* Problem description
Filter the entries beneath this task, copying only the lines that hold the word "cell".
═════ Recorded information ═════
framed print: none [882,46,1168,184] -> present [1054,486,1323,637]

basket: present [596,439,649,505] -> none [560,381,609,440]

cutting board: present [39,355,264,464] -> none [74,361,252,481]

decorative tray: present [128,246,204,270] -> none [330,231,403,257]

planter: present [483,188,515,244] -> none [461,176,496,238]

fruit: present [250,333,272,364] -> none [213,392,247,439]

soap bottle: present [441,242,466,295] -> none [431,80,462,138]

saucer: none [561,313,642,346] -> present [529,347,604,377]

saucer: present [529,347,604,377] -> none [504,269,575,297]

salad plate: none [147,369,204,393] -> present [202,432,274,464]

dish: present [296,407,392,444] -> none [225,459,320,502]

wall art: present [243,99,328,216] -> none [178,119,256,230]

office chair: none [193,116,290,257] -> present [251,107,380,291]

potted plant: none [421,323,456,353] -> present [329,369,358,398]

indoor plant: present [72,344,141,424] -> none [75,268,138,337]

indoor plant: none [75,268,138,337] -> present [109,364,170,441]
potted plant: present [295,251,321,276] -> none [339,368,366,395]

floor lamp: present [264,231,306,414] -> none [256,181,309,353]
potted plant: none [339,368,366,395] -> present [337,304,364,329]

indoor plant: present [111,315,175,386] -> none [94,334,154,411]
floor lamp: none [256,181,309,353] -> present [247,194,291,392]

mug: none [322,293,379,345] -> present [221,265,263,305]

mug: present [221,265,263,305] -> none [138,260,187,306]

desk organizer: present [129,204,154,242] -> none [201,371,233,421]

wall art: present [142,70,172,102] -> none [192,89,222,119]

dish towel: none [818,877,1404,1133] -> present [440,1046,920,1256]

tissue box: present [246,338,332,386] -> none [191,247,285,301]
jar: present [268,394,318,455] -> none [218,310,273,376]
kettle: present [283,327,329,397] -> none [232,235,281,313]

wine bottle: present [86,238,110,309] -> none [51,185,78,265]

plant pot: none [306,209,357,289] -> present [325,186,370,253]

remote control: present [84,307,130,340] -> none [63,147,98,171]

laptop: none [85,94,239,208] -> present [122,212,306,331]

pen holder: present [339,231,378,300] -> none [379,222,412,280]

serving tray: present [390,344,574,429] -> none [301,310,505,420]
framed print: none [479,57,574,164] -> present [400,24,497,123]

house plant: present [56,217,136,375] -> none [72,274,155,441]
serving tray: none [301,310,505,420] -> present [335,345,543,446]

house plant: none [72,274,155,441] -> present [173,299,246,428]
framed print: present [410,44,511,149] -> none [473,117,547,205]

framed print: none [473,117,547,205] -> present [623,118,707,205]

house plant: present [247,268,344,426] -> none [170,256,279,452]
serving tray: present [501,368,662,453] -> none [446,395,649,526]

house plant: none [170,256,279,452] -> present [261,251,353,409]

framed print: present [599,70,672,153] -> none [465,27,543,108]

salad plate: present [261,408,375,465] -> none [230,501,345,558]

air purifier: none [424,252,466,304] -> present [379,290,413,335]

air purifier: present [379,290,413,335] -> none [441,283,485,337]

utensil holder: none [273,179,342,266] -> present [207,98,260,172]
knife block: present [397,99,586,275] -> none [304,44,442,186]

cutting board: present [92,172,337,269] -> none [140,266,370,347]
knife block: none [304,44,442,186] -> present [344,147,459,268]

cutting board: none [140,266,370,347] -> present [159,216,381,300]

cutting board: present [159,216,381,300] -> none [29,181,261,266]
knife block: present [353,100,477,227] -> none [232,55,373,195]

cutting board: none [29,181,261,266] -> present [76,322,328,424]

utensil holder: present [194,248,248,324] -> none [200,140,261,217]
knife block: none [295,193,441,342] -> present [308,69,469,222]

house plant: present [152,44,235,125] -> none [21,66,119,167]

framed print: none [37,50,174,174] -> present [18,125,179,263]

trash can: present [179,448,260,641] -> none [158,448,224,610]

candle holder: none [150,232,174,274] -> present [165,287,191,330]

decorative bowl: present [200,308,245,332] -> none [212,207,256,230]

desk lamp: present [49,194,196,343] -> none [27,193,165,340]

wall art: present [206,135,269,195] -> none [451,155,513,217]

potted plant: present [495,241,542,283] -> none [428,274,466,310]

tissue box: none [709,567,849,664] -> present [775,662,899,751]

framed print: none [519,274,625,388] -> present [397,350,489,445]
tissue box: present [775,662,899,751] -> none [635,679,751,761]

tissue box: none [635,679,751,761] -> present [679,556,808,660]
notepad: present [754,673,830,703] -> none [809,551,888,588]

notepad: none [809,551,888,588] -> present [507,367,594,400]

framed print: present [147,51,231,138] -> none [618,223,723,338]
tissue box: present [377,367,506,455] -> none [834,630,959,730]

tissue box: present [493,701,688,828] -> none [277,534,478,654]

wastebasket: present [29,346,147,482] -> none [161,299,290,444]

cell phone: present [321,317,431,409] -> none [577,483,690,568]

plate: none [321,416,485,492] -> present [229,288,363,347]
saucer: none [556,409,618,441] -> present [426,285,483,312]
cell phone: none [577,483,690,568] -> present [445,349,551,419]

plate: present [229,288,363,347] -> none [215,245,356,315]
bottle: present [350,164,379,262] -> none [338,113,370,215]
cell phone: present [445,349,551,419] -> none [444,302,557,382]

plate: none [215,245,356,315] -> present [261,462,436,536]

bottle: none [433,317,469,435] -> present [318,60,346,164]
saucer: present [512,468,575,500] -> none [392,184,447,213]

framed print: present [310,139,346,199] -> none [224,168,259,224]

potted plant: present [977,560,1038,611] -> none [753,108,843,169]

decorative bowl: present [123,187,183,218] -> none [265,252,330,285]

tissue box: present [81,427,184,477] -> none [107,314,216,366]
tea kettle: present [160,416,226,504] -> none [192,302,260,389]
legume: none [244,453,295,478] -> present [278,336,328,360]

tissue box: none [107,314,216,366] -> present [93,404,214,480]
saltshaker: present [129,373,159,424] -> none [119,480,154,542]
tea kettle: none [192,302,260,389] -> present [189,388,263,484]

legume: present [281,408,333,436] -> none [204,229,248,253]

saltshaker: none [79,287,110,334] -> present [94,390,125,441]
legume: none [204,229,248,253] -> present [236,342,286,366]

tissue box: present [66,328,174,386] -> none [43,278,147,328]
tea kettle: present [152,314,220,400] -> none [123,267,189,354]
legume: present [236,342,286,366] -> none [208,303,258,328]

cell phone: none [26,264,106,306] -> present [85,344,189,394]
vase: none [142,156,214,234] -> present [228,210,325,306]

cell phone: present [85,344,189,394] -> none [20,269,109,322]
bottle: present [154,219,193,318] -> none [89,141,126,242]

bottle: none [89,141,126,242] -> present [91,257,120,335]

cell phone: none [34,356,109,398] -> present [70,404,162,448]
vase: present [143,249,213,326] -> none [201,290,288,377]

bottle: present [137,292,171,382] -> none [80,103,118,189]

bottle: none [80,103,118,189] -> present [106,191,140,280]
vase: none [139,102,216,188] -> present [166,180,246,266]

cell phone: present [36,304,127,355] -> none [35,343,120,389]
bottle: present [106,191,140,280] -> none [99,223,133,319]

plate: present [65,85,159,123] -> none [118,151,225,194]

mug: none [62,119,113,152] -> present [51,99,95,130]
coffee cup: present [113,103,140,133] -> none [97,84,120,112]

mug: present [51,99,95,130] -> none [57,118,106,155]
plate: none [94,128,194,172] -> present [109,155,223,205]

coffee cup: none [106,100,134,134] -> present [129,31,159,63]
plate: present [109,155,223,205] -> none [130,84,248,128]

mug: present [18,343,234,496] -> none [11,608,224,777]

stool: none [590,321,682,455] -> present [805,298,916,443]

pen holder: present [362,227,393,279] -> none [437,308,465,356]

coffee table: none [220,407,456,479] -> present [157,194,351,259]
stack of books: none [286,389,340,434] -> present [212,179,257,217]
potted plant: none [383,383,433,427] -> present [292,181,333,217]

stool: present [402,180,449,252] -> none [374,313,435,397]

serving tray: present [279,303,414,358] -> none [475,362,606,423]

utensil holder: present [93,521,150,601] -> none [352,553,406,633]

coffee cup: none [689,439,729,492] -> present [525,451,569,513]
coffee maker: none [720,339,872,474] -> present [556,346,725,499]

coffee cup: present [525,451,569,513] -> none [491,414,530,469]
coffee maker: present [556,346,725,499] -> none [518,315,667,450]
═════
* Written solution
cell phone: present [321,317,431,409] -> none [577,483,690,568]
cell phone: none [577,483,690,568] -> present [445,349,551,419]
cell phone: present [445,349,551,419] -> none [444,302,557,382]
cell phone: none [26,264,106,306] -> present [85,344,189,394]
cell phone: present [85,344,189,394] -> none [20,269,109,322]
cell phone: none [34,356,109,398] -> present [70,404,162,448]
cell phone: present [36,304,127,355] -> none [35,343,120,389]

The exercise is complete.